To target the ferritin particles to tumors, the researchers added a small peptide called RGD4C to the outside of ferritin. This peptide binds to a receptor commonly found on tumor cells. To fill the particles, the team mixed the photosensitizer with the ferritin subunits. The particles could hold a large amount of the PDT molecules: The photosensitizers accounted for about 60% of the total particle mass. With past nanocarriers, the photosensitizers made up at most 10% of the total mass.

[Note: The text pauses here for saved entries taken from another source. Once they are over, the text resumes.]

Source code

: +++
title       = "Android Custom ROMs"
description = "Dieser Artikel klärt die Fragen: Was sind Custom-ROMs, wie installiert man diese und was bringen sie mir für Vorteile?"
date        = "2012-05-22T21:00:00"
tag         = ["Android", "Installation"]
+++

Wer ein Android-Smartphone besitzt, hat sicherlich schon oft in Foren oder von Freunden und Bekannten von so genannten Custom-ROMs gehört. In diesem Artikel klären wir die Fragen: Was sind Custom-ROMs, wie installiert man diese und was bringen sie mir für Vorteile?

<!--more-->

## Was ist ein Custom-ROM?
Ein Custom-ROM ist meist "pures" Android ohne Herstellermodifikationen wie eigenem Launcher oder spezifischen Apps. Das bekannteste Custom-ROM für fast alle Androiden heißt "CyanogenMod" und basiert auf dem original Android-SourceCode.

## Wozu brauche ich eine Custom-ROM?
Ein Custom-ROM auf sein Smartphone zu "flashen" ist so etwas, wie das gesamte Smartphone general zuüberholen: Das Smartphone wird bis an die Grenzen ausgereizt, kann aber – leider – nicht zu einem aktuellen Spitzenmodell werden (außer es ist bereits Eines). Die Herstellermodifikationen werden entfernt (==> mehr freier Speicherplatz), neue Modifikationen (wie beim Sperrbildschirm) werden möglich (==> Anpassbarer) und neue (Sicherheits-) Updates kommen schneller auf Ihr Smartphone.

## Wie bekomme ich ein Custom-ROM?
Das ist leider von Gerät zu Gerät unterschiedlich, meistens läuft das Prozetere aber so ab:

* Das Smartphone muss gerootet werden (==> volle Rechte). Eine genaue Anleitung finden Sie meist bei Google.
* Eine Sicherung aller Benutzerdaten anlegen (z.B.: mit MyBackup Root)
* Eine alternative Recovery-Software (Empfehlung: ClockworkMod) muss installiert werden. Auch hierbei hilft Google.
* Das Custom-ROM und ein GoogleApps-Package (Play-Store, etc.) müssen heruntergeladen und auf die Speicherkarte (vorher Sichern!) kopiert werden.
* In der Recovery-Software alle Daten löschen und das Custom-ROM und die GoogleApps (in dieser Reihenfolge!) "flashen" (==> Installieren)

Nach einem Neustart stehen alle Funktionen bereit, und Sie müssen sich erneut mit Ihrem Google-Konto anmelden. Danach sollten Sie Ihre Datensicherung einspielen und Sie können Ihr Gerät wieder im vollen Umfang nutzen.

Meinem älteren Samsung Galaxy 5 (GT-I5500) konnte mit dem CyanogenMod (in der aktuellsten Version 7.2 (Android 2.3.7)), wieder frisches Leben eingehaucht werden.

As one test of the ferritin particles, the team attached infrared dye molecules to the nanoparticles and injected them into mice that had human brain tumor cells placed under their skin. With an infrared camera, the researchers could see that the nanoparticles selectively accumulated at the tumor site and not in healthy tissue. After the researchers shined laser light on the tumor sites, tumor growth slowed significantly. The tumor growth rate in mice receiving filled ferritin particles and laser treatment was about 84% less than that of animals who did not receive the full treatment.

“The key advance is that they’re getting a really high payload capacity,” says Michael J. Sailor, a materials scientist at the University of California, San Diego. It’s this high loading that is responsible for the large amount of cell death, he adds. Sailor was also impressed by how well the targeting worked, which is not guaranteed, even with this known targeting peptide.